■ WHAT IS BEING ASKED ■
Below are records. Copy every line with "FILGO" in it.

■ WORKING DATA ■
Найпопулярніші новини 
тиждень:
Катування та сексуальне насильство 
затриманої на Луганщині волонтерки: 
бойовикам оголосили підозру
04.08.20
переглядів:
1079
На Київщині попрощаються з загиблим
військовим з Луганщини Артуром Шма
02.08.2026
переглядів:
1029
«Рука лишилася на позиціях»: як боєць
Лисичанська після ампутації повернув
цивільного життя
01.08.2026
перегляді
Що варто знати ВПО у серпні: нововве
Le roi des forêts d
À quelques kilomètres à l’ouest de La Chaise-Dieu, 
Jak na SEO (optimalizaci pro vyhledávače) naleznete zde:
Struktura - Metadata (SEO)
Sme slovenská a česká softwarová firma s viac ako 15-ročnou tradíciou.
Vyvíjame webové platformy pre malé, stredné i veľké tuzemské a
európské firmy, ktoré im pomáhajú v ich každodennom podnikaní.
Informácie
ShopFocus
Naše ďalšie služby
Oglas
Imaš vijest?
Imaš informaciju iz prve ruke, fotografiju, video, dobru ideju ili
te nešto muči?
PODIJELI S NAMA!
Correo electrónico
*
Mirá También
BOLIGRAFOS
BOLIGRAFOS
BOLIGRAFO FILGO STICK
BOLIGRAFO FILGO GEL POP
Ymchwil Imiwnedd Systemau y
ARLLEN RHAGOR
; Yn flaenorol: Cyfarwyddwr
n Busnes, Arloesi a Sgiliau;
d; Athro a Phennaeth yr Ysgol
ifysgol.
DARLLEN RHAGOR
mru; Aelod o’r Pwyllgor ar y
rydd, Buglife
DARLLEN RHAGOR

■ SOLUTION TO THE PROBLEM ■
BOLIGRAFO FILGO STICK
BOLIGRAFO FILGO GEL POP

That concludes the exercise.